Below are the records; give again exactly the lines from the one containing "Dental | 16 | 20 |" through the one containing "- The equation", leaving out pictures.

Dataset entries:

++++++++

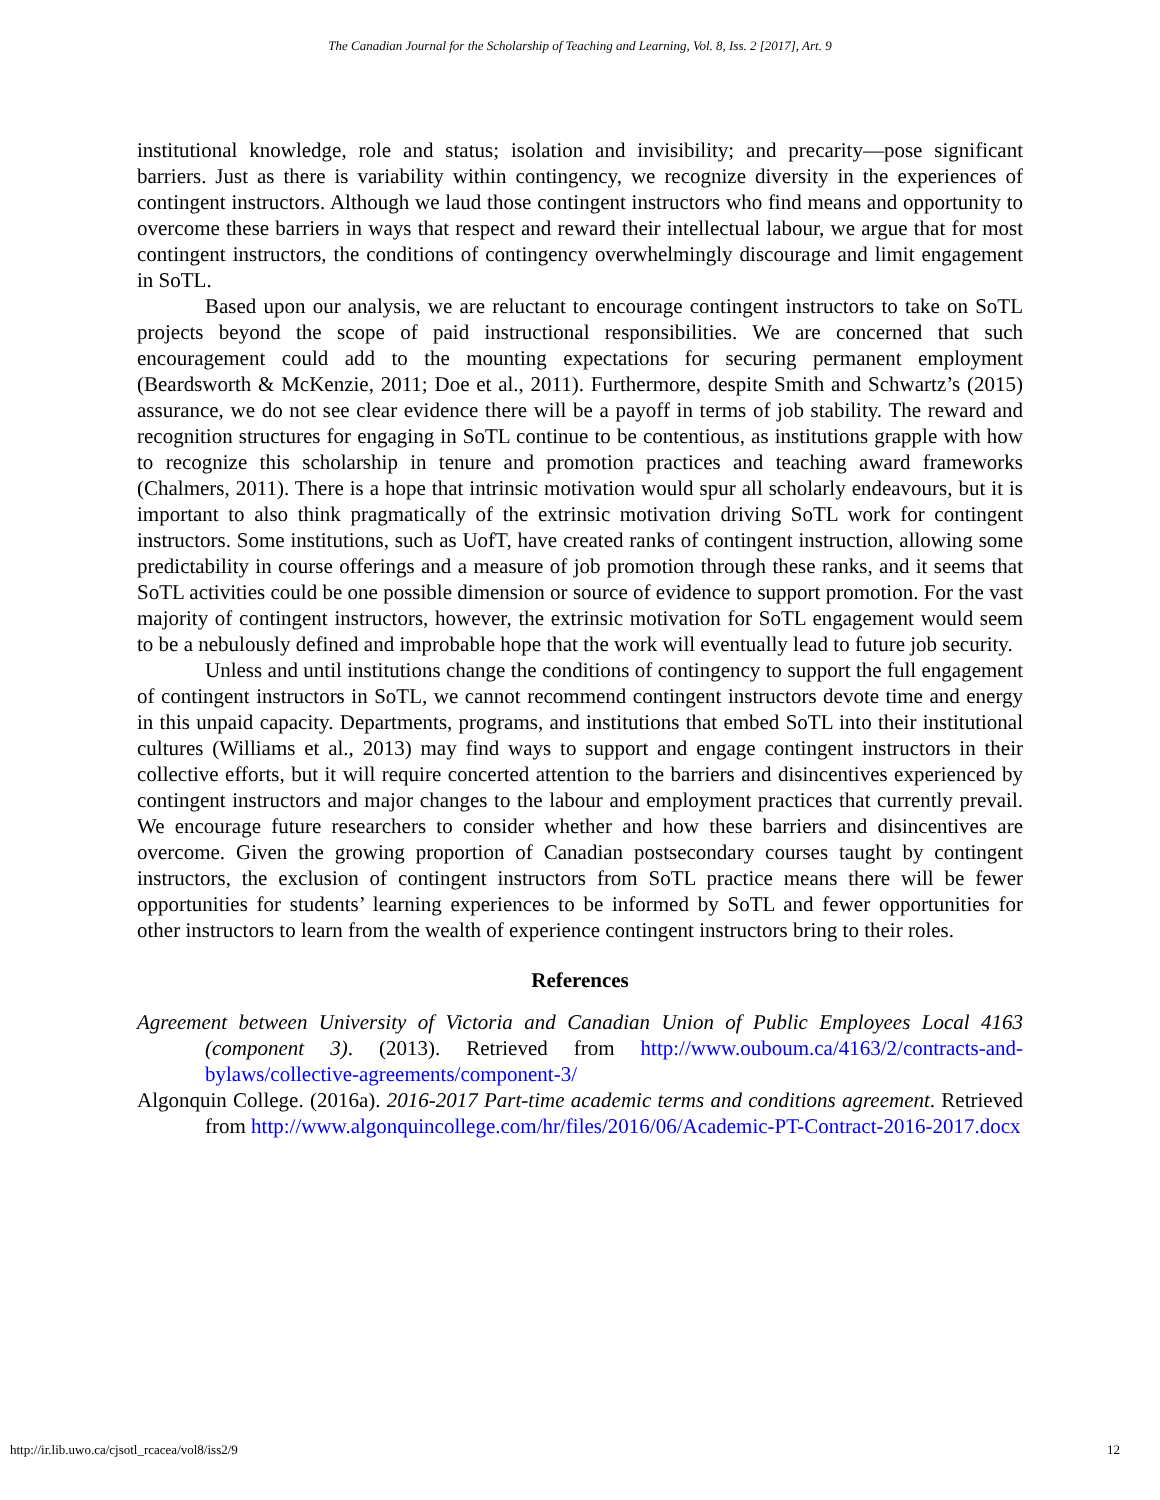The Canadian Journal for the Scholarship of Teaching and Learning, Vol. 8, Iss. 2 [2017], Art. 9
institutional knowledge, role and status; isolation and invisibility; and precarity—pose significant barriers. Just as there is variability within contingency, we recognize diversity in the experiences of contingent instructors. Although we laud those contingent instructors who find means and opportunity to overcome these barriers in ways that respect and reward their intellectual labour, we argue that for most contingent instructors, the conditions of contingency overwhelmingly discourage and limit engagement in SoTL.
Based upon our analysis, we are reluctant to encourage contingent instructors to take on SoTL projects beyond the scope of paid instructional responsibilities. We are concerned that such encouragement could add to the mounting expectations for securing permanent employment (Beardsworth & McKenzie, 2011; Doe et al., 2011). Furthermore, despite Smith and Schwartz’s (2015) assurance, we do not see clear evidence there will be a payoff in terms of job stability. The reward and recognition structures for engaging in SoTL continue to be contentious, as institutions grapple with how to recognize this scholarship in tenure and promotion practices and teaching award frameworks (Chalmers, 2011). There is a hope that intrinsic motivation would spur all scholarly endeavours, but it is important to also think pragmatically of the extrinsic motivation driving SoTL work for contingent instructors. Some institutions, such as UofT, have created ranks of contingent instruction, allowing some predictability in course offerings and a measure of job promotion through these ranks, and it seems that SoTL activities could be one possible dimension or source of evidence to support promotion. For the vast majority of contingent instructors, however, the extrinsic motivation for SoTL engagement would seem to be a nebulously defined and improbable hope that the work will eventually lead to future job security.
Unless and until institutions change the conditions of contingency to support the full engagement of contingent instructors in SoTL, we cannot recommend contingent instructors devote time and energy in this unpaid capacity. Departments, programs, and institutions that embed SoTL into their institutional cultures (Williams et al., 2013) may find ways to support and engage contingent instructors in their collective efforts, but it will require concerted attention to the barriers and disincentives experienced by contingent instructors and major changes to the labour and employment practices that currently prevail. We encourage future researchers to consider whether and how these barriers and disincentives are overcome. Given the growing proportion of Canadian postsecondary courses taught by contingent instructors, the exclusion of contingent instructors from SoTL practice means there will be fewer opportunities for students’ learning experiences to be informed by SoTL and fewer opportunities for other instructors to learn from the wealth of experience contingent instructors bring to their roles.
References
Agreement between University of Victoria and Canadian Union of Public Employees Local 4163 (component 3). (2013). Retrieved from http://www.ouboum.ca/4163/2/contracts-and-bylaws/collective-agreements/component-3/
Algonquin College. (2016a). 2016-2017 Part-time academic terms and conditions agreement. Retrieved from http://www.algonquincollege.com/hr/files/2016/06/Academic-PT-Contract-2016-2017.docx
http://ir.lib.uwo.ca/cjsotl_rcacea/vol8/iss2/9 12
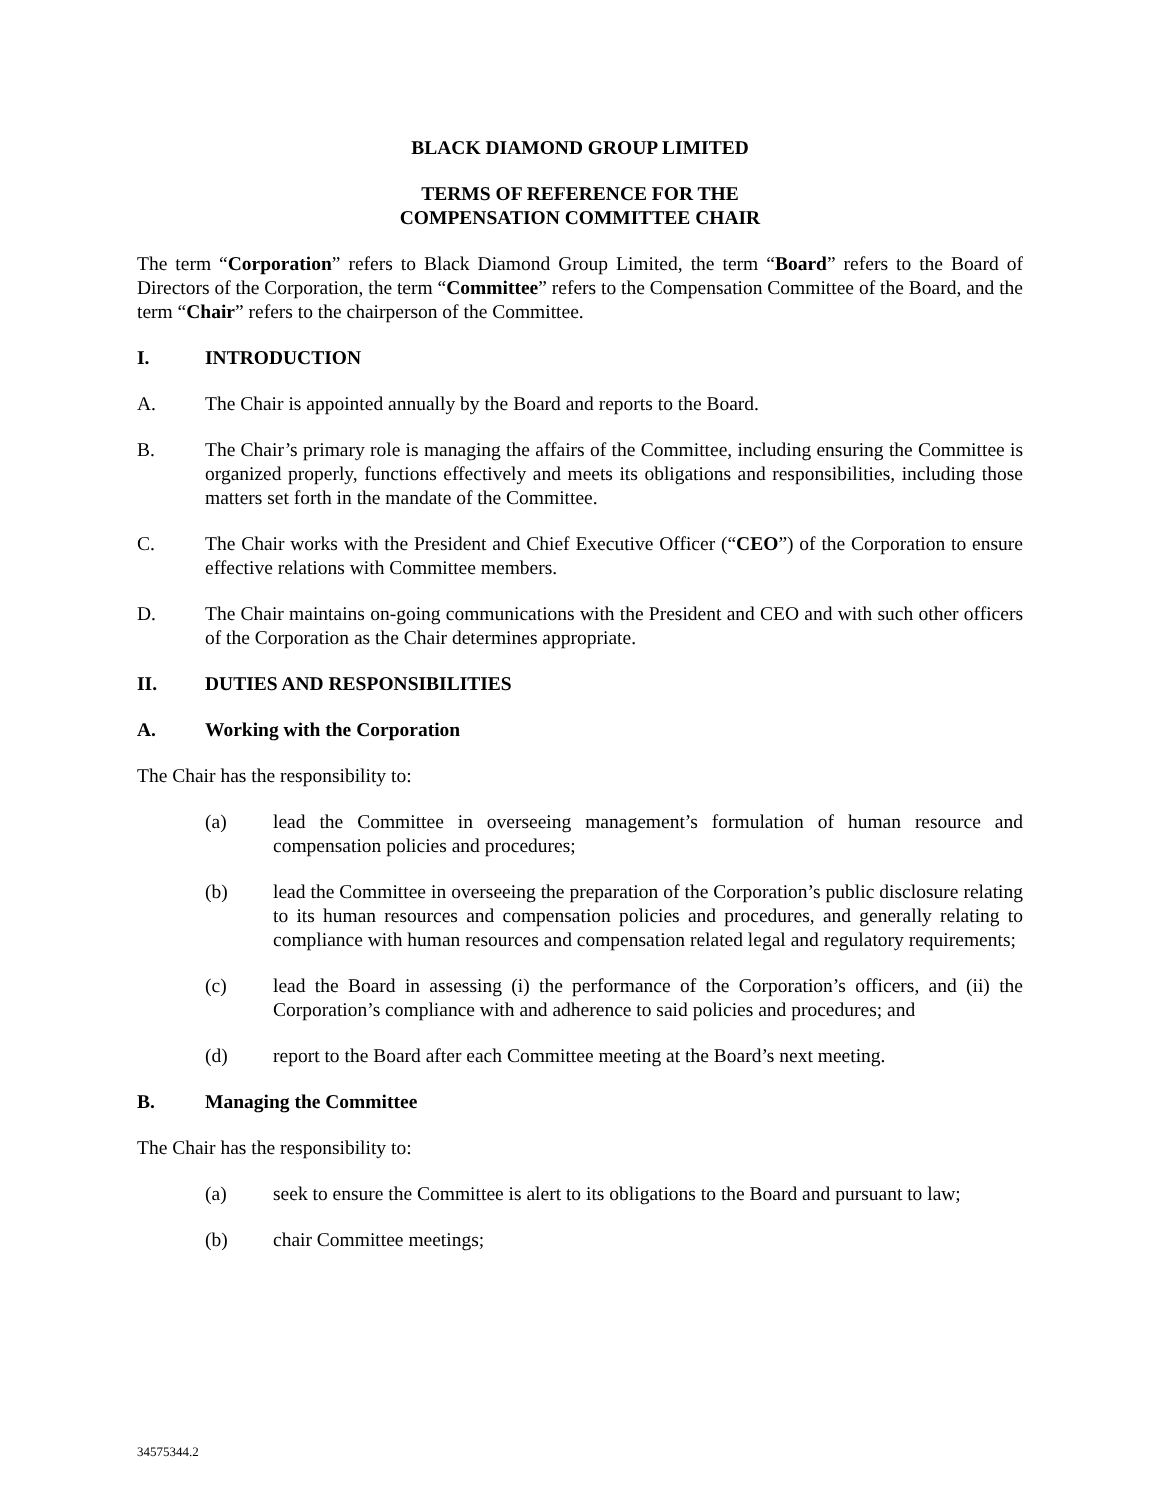BLACK DIAMOND GROUP LIMITED
TERMS OF REFERENCE FOR THE
COMPENSATION COMMITTEE CHAIR
The term “Corporation” refers to Black Diamond Group Limited, the term “Board” refers to the Board of Directors of the Corporation, the term “Committee” refers to the Compensation Committee of the Board, and the term “Chair” refers to the chairperson of the Committee.
I. INTRODUCTION
A. The Chair is appointed annually by the Board and reports to the Board.
B. The Chair’s primary role is managing the affairs of the Committee, including ensuring the Committee is organized properly, functions effectively and meets its obligations and responsibilities, including those matters set forth in the mandate of the Committee.
C. The Chair works with the President and Chief Executive Officer (“CEO”) of the Corporation to ensure effective relations with Committee members.
D. The Chair maintains on-going communications with the President and CEO and with such other officers of the Corporation as the Chair determines appropriate.
II. DUTIES AND RESPONSIBILITIES
A. Working with the Corporation
The Chair has the responsibility to:
(a) lead the Committee in overseeing management’s formulation of human resource and compensation policies and procedures;
(b) lead the Committee in overseeing the preparation of the Corporation’s public disclosure relating to its human resources and compensation policies and procedures, and generally relating to compliance with human resources and compensation related legal and regulatory requirements;
(c) lead the Board in assessing (i) the performance of the Corporation’s officers, and (ii) the Corporation’s compliance with and adherence to said policies and procedures; and
(d) report to the Board after each Committee meeting at the Board’s next meeting.
B. Managing the Committee
The Chair has the responsibility to:
(a) seek to ensure the Committee is alert to its obligations to the Board and pursuant to law;
(b) chair Committee meetings;
34575344.2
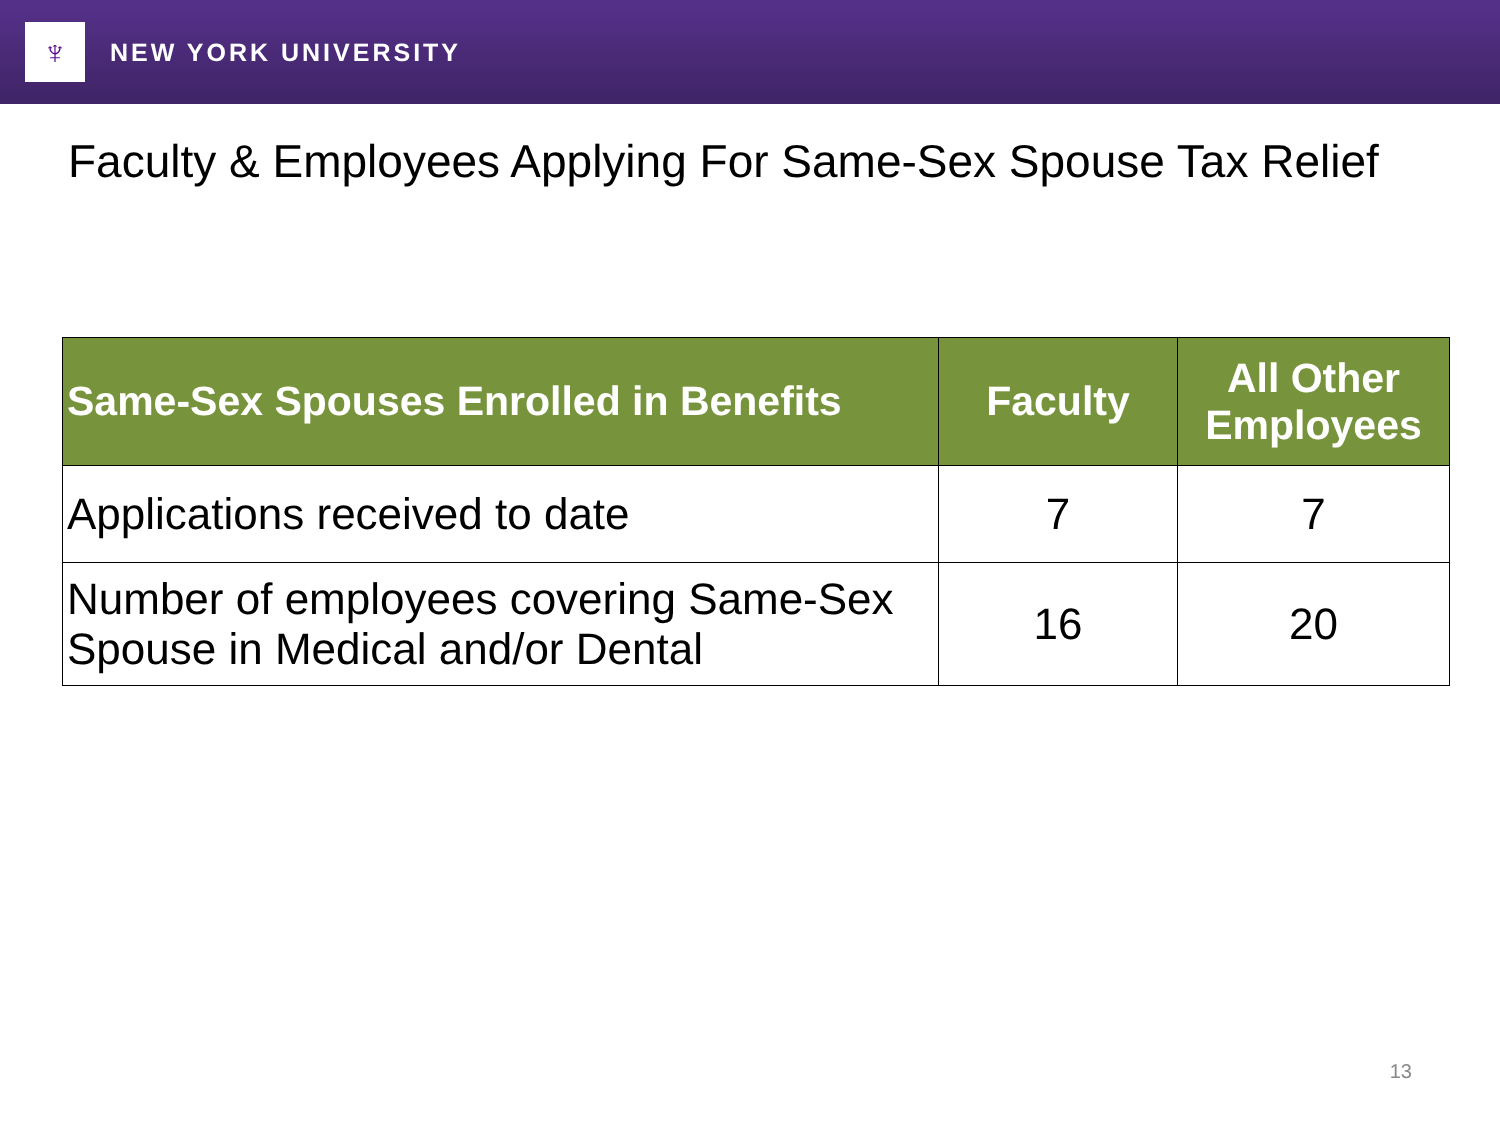♆
NEW YORK UNIVERSITY
Faculty & Employees Applying For Same-Sex Spouse Tax Relief
| Same-Sex Spouses Enrolled in Benefits | Faculty | All Other Employees |
| --- | --- | --- |
| Applications received to date | 7 | 7 |
| Number of employees covering Same-Sex Spouse in Medical and/or Dental | 16 | 20 |
13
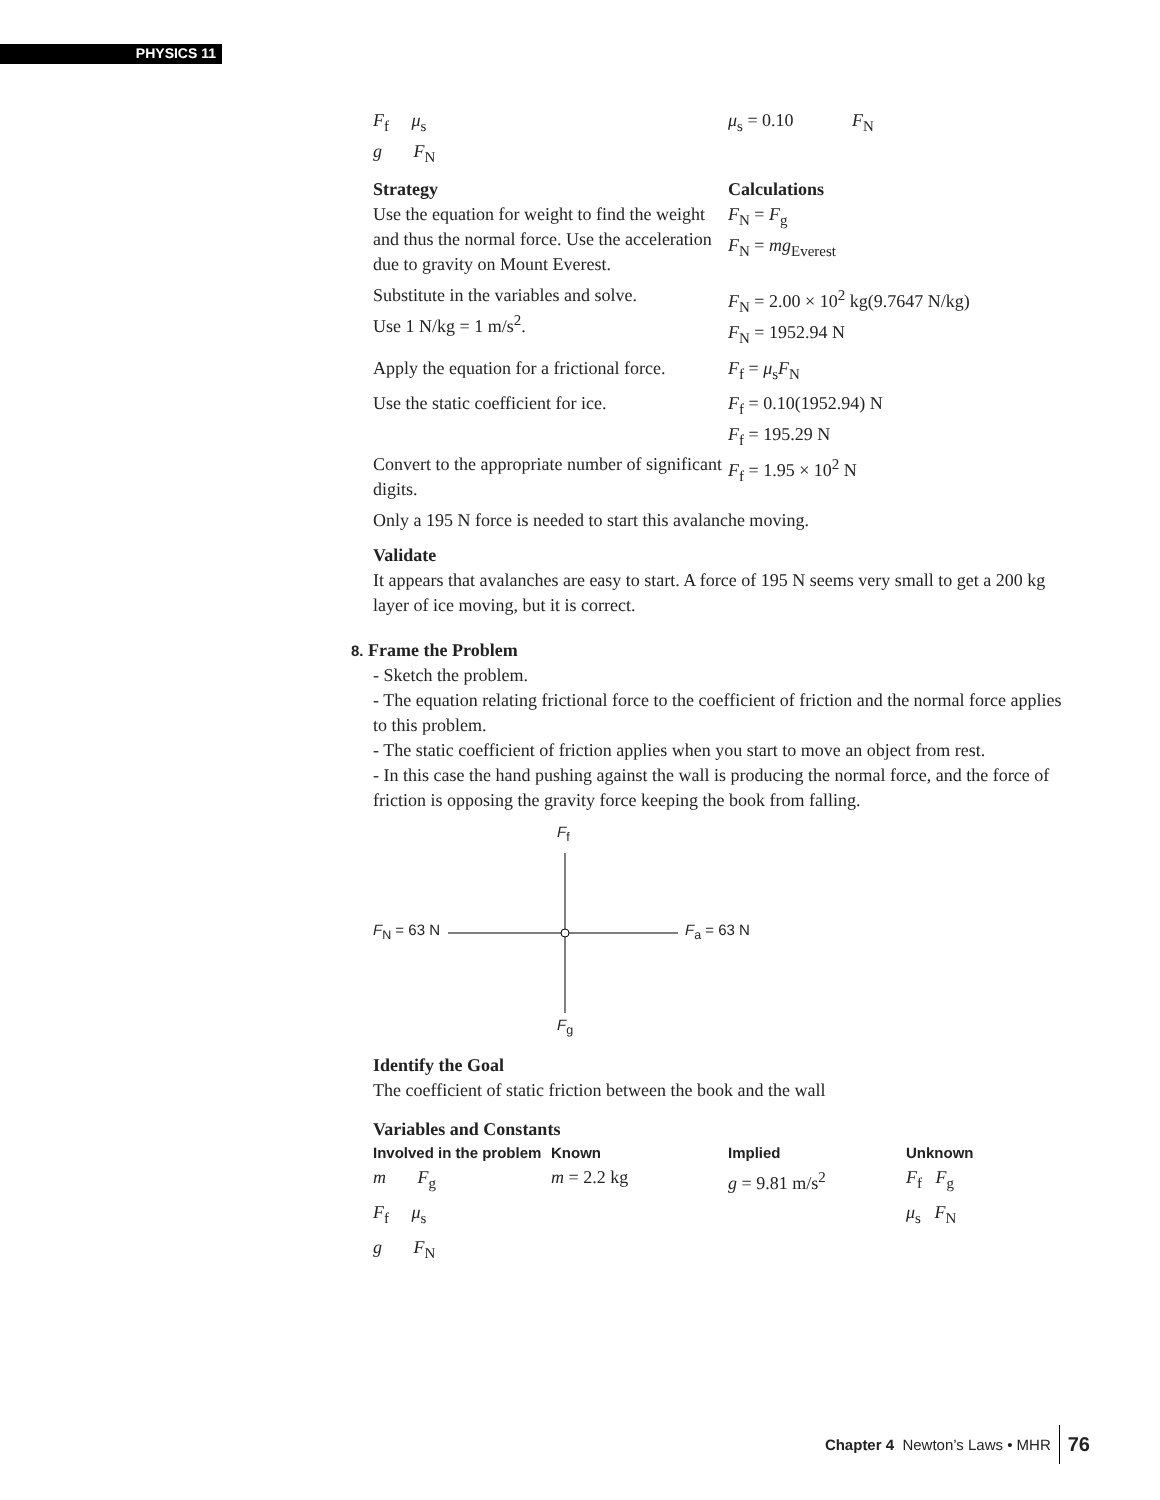PHYSICS 11
F<sub>f</sub> μ<sub>s</sub>
g F<sub>N</sub>
μ<sub>s</sub> = 0.10 F<sub>N</sub>
Strategy
Use the equation for weight to find the weight and thus the normal force. Use the acceleration due to gravity on Mount Everest.
Calculations
F<sub>N</sub> = F<sub>g</sub>
F<sub>N</sub> = mg<sub>Everest</sub>
Substitute in the variables and solve.
Use 1 N/kg = 1 m/s<sup>2</sup>.
F<sub>N</sub> = 2.00 × 10<sup>2</sup> kg(9.7647 N/kg)
F<sub>N</sub> = 1952.94 N
Apply the equation for a frictional force.
F<sub>f</sub> = μ<sub>s</sub>F<sub>N</sub>
Use the static coefficient for ice.
F<sub>f</sub> = 0.10(1952.94) N
F<sub>f</sub> = 195.29 N
Convert to the appropriate number of significant digits.
F<sub>f</sub> = 1.95 × 10<sup>2</sup> N
Only a 195 N force is needed to start this avalanche moving.
Validate
It appears that avalanches are easy to start. A force of 195 N seems very small to get a 200 kg layer of ice moving, but it is correct.
8. Frame the Problem
- Sketch the problem.
- The equation relating frictional force to the coefficient of friction and the normal force applies to this problem.
- The static coefficient of friction applies when you start to move an object from rest.
- In this case the hand pushing against the wall is producing the normal force, and the force of friction is opposing the gravity force keeping the book from falling.
F<sub>f</sub>
F<sub>N</sub> = 63 N F<sub>a</sub> = 63 N
F<sub>g</sub>
Identify the Goal
The coefficient of static friction between the book and the wall
Variables and Constants
| Involved in the problem | Known | Implied | Unknown |
| --- | --- | --- | --- |
| m F<sub>g</sub> | m = 2.2 kg | g = 9.81 m/s<sup>2</sup> | F<sub>f</sub> F<sub>g</sub> |
| F<sub>f</sub> μ<sub>s</sub> | | | μ<sub>s</sub> F<sub>N</sub> |
| g F<sub>N</sub> | | | |
Chapter 4 Newton’s Laws • MHR 76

++++++++

* **SOLUTION TO THIS EXERCISE**
| Number of employees covering Same-Sex Spouse in Medical and/or Dental | 16 | 20 |
13
PHYSICS 11
F<sub>f</sub> μ<sub>s</sub>
g F<sub>N</sub>
μ<sub>s</sub> = 0.10 F<sub>N</sub>
Strategy
Use the equation for weight to find the weight and thus the normal force. Use the acceleration due to gravity on Mount Everest.
Calculations
F<sub>N</sub> = F<sub>g</sub>
F<sub>N</sub> = mg<sub>Everest</sub>
Substitute in the variables and solve.
Use 1 N/kg = 1 m/s<sup>2</sup>.
F<sub>N</sub> = 2.00 × 10<sup>2</sup> kg(9.7647 N/kg)
F<sub>N</sub> = 1952.94 N
Apply the equation for a frictional force.
F<sub>f</sub> = μ<sub>s</sub>F<sub>N</sub>
Use the static coefficient for ice.
F<sub>f</sub> = 0.10(1952.94) N
F<sub>f</sub> = 195.29 N
Convert to the appropriate number of significant digits.
F<sub>f</sub> = 1.95 × 10<sup>2</sup> N
Only a 195 N force is needed to start this avalanche moving.
Validate
It appears that avalanches are easy to start. A force of 195 N seems very small to get a 200 kg layer of ice moving, but it is correct.
8. Frame the Problem
- Sketch the problem.
- The equation relating frictional force to the coefficient of friction and the normal force applies to this problem.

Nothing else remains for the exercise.